Le 22 février 84, des perquisitions au Standard révèlent le Pot-aux-roses. Comptabilité saisie, caisse noire découverte, aveux du Président et de l’Entraîneur, le séisme secoue la région liégeoise et tout le football belge.

"Je me souviens, je prenais ma voiture pour aller manger avec le groupe entre deux entraînements. J’ai mis la radio et entendu "Scandale au Standard de liège, une affaire de corruption…". On était tous stupéfaits, même les 8 qui savaient, parce qu’ils n’avaient pas imaginé un seul instant que la Direction aurait laissé la moindre trace de cette magouille. Dans les jours qui ont suivi, on devait être auditionné par les enquêteurs. On se demandait ce qui pouvait nous arriver ? La pression des médias et de l’opinion publique était énorme. Découvrir ta photo en première page de la presse à scandale, c’est très lourd. Et on écrivait l'histoire, parce que les gens découvraient l’argent noir du football".

"La Direction du Standard a exercé une forte pression sur nous, pour qu’on avoue. Elle était convaincue que les choses allaient se tasser facilement si on donnait tous la même version : on avait versé nos primes de victoire pour qu’il n’y ait pas de blessé au terme de la rencontre. Il avait même été question de dire que l’idée n’était venue qu’après le match, en guise de remerciements pour l'absence de blessure".

-"Durant les interrogatoires puis les semaines qui ont suivi, il y a eu beaucoup de solidarité entre nous, on s’est serré les coudes pour tenir le coup. J’y repense parfois".

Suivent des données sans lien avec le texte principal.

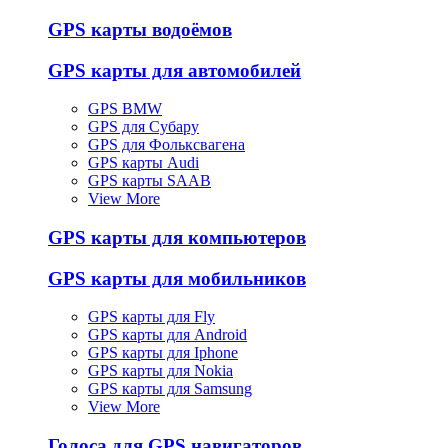
GPS карты водоёмов
GPS карты для автомобилей
GPS BMW
GPS для Субару
GPS для Фольксвагена
GPS карты Audi
GPS карты SAAB
View More
GPS карты для компьютеров
GPS карты для мобильников
GPS карты для Fly
GPS карты для Android
GPS карты для Iphone
GPS карты для Nokia
GPS карты для Samsung
View More
Голоса для GPS навигаторов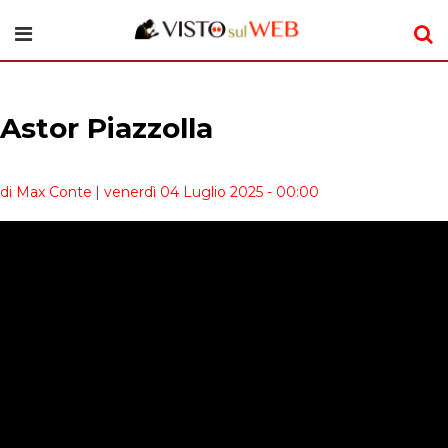
Astor Piazzolla
di Max Conte
| venerdì 04 Luglio 2025 - 00:00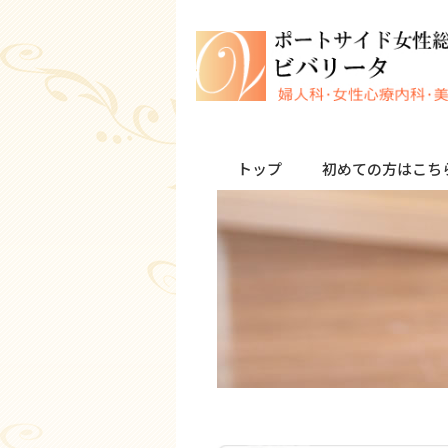
トップ
初めての方はこち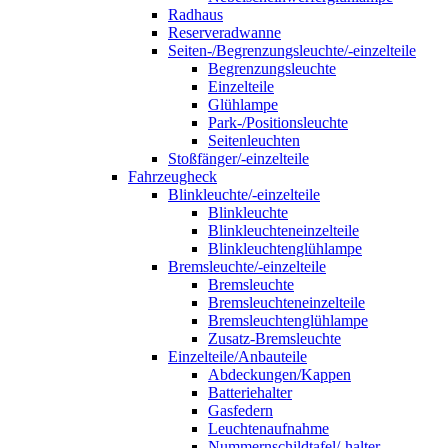
Radhaus
Reserveradwanne
Seiten-/Begrenzungsleuchte/-einzelteile
Begrenzungsleuchte
Einzelteile
Glühlampe
Park-/Positionsleuchte
Seitenleuchten
Stoßfänger/-einzelteile
Fahrzeugheck
Blinkleuchte/-einzelteile
Blinkleuchte
Blinkleuchteneinzelteile
Blinkleuchtenglühlampe
Bremsleuchte/-einzelteile
Bremsleuchte
Bremsleuchteneinzelteile
Bremsleuchtenglühlampe
Zusatz-Bremsleuchte
Einzelteile/Anbauteile
Abdeckungen/Kappen
Batteriehalter
Gasfedern
Leuchtenaufnahme
Nummernschildtafel/-halter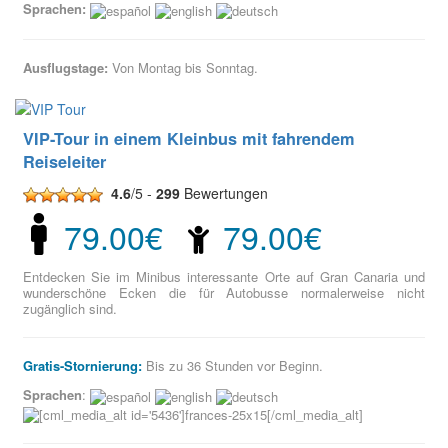
Sprachen:
Ausflugstage:
Von Montag bis Sonntag.
VIP-Tour in einem Kleinbus mit fahrendem
Reiseleiter
4.6
/5 -
299
Bewertungen
79.00€
79.00€
Entdecken Sie im Minibus interessante Orte auf Gran Canaria und
wunderschöne Ecken die für Autobusse normalerweise nicht
zugänglich sind.
Gratis-Stornierung:
Bis zu 36 Stunden vor Beginn.
Sprachen
: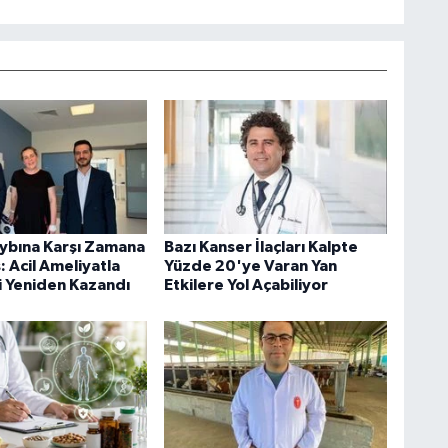
ybına Karşı Zamana
Bazı Kanser İlaçları Kalpte
ş: Acil Ameliyatla
Yüzde 20'ye Varan Yan
 Yeniden Kazandı
Etkilere Yol Açabiliyor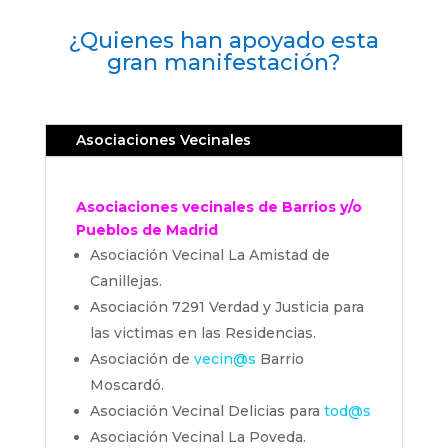
¿Quienes han apoyado esta
gran manifestación?
Asociaciones Vecinales
Asociaciones vecinales de Barrios y/o
Pueblos de Madrid
Asociación Vecinal La Amistad de
Canillejas.
Asociación 7291 Verdad y Justicia para
las victimas en las Residencias.
Asociación de
vecin@s
Barrio
Moscardó.
Asociación Vecinal Delicias para
tod@s
Asociación Vecinal La Poveda.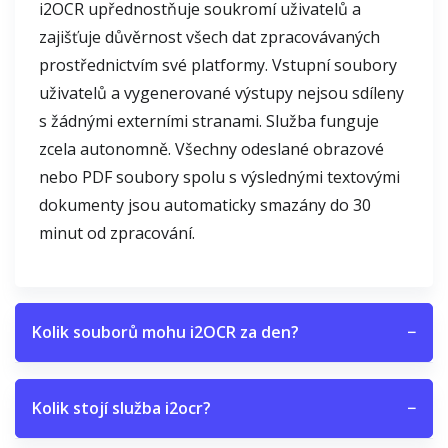
i2OCR upřednostňuje soukromí uživatelů a
zajišťuje důvěrnost všech dat zpracovávaných
prostřednictvím své platformy. Vstupní soubory
uživatelů a vygenerované výstupy nejsou sdíleny
s žádnými externími stranami. Služba funguje
zcela autonomně. Všechny odeslané obrazové
nebo PDF soubory spolu s výslednými textovými
dokumenty jsou automaticky smazány do 30
minut od zpracování.
Kolik souborů mohu i2OCR za den?
−
Kolik stojí služba i2ocr?
−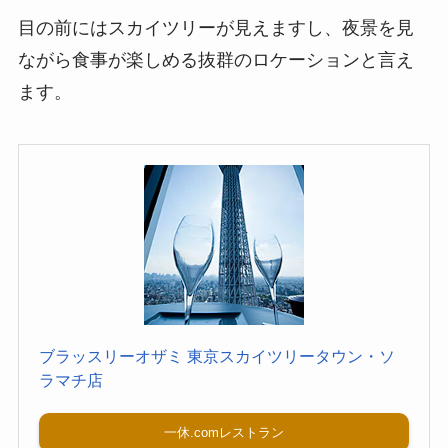
目の前にはスカイツリーが見えますし、夜景を見
ながら食事が楽しめる抜群のロケーションと言え
ます。
ブラッスリーオザミ 東京スカイツリータウン・ソ
ラマチ店
一休.comレストラン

-"Avec les condamnations et les suspensions, on a perdu de l’argent, des contrats, et des sélections avec nos équipes nationales". Par exemple, chez les Diables rouges, Gerets, Vandersmissen, Plessers, Daerden, Meeuws et Preud’homme ont été privés de l’Euro 84 en France".

-"Le Standard a de suite payé très cher sa faute. Il a joué (et perdu) la finale de la Coupe de Belgique contre Gand avec une équipe décimée. Et les années suivantes, ceux qui comme moi n’avaient pas pu quitter le club se sont retrouvés dans une équipe décapitée, et dans un club montré du doigt, humilié, et dont l’avenir était compromis. Ces 2-3 années-là ont été très dures pour nous".

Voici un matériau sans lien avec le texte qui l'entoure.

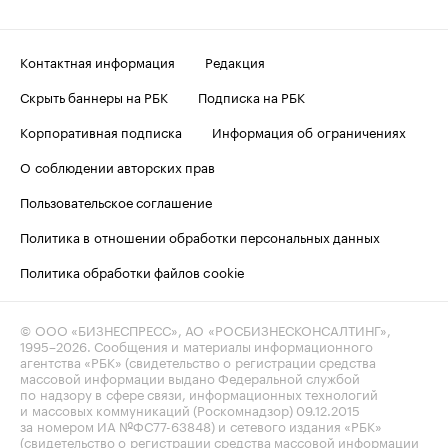
Контактная информация
Редакция
Скрыть баннеры на РБК
Подписка на РБК
Корпоративная подписка
Информация об ограничениях
О соблюдении авторских прав
Пользовательское соглашение
Политика в отношении обработки персональных данных
Политика обработки файлов cookie
© ООО «БИЗНЕСПРЕСС», АО «РОСБИЗНЕСКОНСАЛТИНГ»,
1995–2026
. Сообщения и материалы информационного
агентства «РБК» (свидетельство о регистрации средства
массовой информации выдано Федеральной службой
по надзору в сфере связи, информационных технологий
и массовых коммуникаций (Роскомнадзор) 09.12.2015
за номером ИА №ФС77-63848) и сетевого издания «РБК»
(свидетельство о регистрации средства массовой информации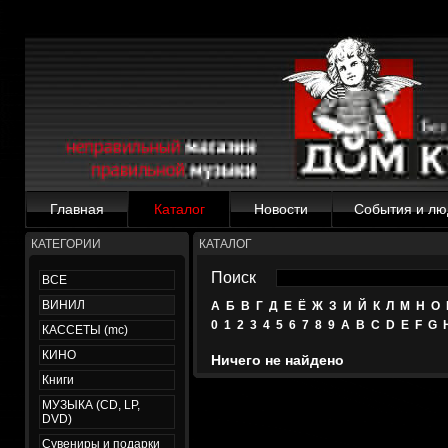
Главная
Каталог
Новости
События и лю
КАТЕГОРИИ
КАТАЛОГ
Поиск
ВСЕ
ВИНИЛ
А
Б
В
Г
Д
Е
Ё
Ж
З
И
Й
К
Л
М
Н
О
0
1
2
3
4
5
6
7
8
9
A
B
C
D
E
F
G
КАССЕТЫ (mc)
КИНО
Ничего не найдено
Книги
МУЗЫКА (CD, LP,
DVD)
Сувениры и подарки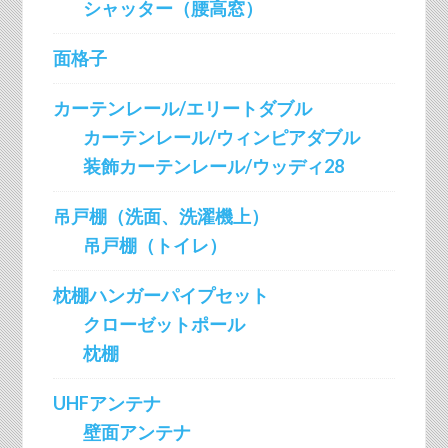
シャッター（腰高窓）
面格子
カーテンレール/エリートダブル
カーテンレール/ウィンピアダブル
装飾カーテンレール/ウッディ28
吊戸棚（洗面、洗濯機上）
吊戸棚（トイレ）
枕棚ハンガーパイプセット
クローゼットポール
枕棚
UHFアンテナ
壁面アンテナ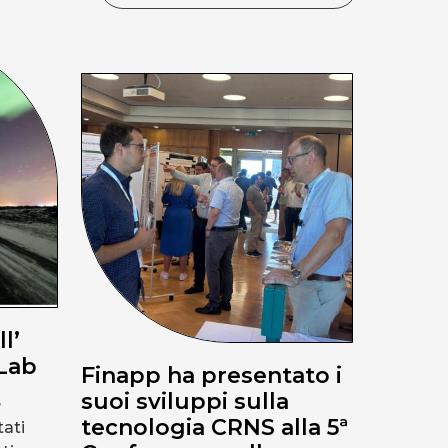
l’
 Lab
Finapp ha presentato i
suoi sviluppi sulla
e
tecnologia CRNS alla 5ª
ati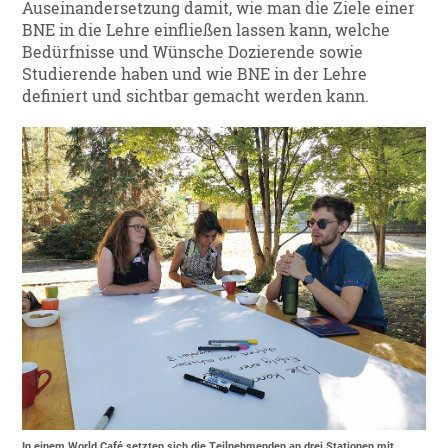
Auseinandersetzung damit, wie man die Ziele einer
BNE in die Lehre einfließen lassen kann, welche
Bedürfnisse und Wünsche Dozierende sowie
Studierende haben und wie BNE in der Lehre
definiert und sichtbar gemacht werden kann.
In einem World Café setzten sich die Teilnehmenden an drei Stationen mit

-"Moi je fais partie de ceux qui ont dû partir. Et je l’ai regretté, parce que j'étais très attaché au Standard, je m’y plaisais beaucoup : le public fantastique, le niveau de jeu, la proximité avec mon domicile, la renommée du club… J’ai perdu tout cela, alors que je m’y voyais encore 4 ou 5 ans".

 

Les plaies sont refermées mais certaines cicatrices tiraillent encore parfois

40 ans plus tard, quelles traces cette enveloppe de 420.000 francs belges a-t-elle laissé sur les doigts ou dans les poches de ceux qui l’ont manipulée ?

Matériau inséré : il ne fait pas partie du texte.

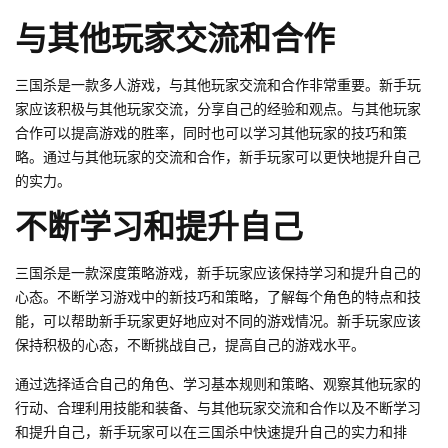
与其他玩家交流和合作
三国杀是一款多人游戏，与其他玩家交流和合作非常重要。新手玩
家应该积极与其他玩家交流，分享自己的经验和观点。与其他玩家
合作可以提高游戏的胜率，同时也可以学习其他玩家的技巧和策
略。通过与其他玩家的交流和合作，新手玩家可以更快地提升自己
的实力。
不断学习和提升自己
三国杀是一款深度策略游戏，新手玩家应该保持学习和提升自己的
心态。不断学习游戏中的新技巧和策略，了解每个角色的特点和技
能，可以帮助新手玩家更好地应对不同的游戏情况。新手玩家应该
保持积极的心态，不断挑战自己，提高自己的游戏水平。
通过选择适合自己的角色、学习基本规则和策略、观察其他玩家的
行动、合理利用技能和装备、与其他玩家交流和合作以及不断学习
和提升自己，新手玩家可以在三国杀中快速提升自己的实力和排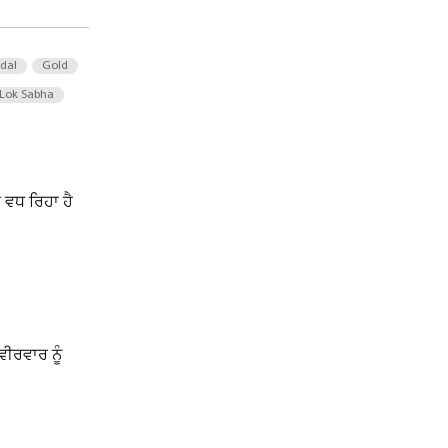
 dal
Gold
Lok Sabha
 ਵਧ ਰਿਹਾ ਹੈ
ਵੀਰਵਾਰ ਨੂੰ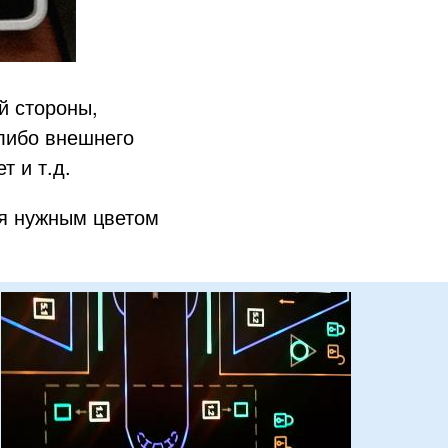
й стороны,
 либо внешнего
т и т.д.
ся нужным цветом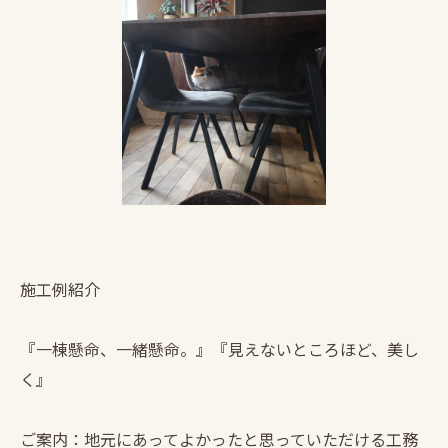
施工例紹介
『一棟懸命、一緒懸命。』『見えないところほど、美し
く』
ご案内：地元にあってよかったと思っていただける工務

"J’ai perdu des gens que je croyais être des amis. Aujourd’hui je ne le regrette pas, mais ça a été difficile parfois".

"Personnellement, après ma suspension, cette affaire ne m’a privé ni d’un transfert ni d’un emploi dans le football. Mais elle me laisse un goût amer en bouche, parce qu’elle n’aurait jamais dû exister. Quand je pense à ma carrière, j’ai devant les yeux une tache noire, qui assombrit l’ensemble. Aucun d’entre nous n’est fier de ce qui s’est passé. Surtout, il y a de l’amertume, parce que le principal "coupable" n’a pas assumé, et s’en est plutôt bien sorti"

-"Après les quelques mois ou années difficiles, la plupart des bons joueurs ont repris le cours de leur carrière. Mais des joueurs moins talentueux, par exemple certains de Waterschei comme Rolland Janssen ou Willy Vliegen, ne s’en sont pas remis et ont dû changer de métier".

-"Alors que c’est lui qui a payé le plus cher notre erreur, je suis vraiment heureux que le "Lion de Rekem" (Eric Gerets) ait pu rebondir et connaître la belle carrière qu’il a eue tant comme joueur que comme entraîneur. L’inverse aurait été trop injuste".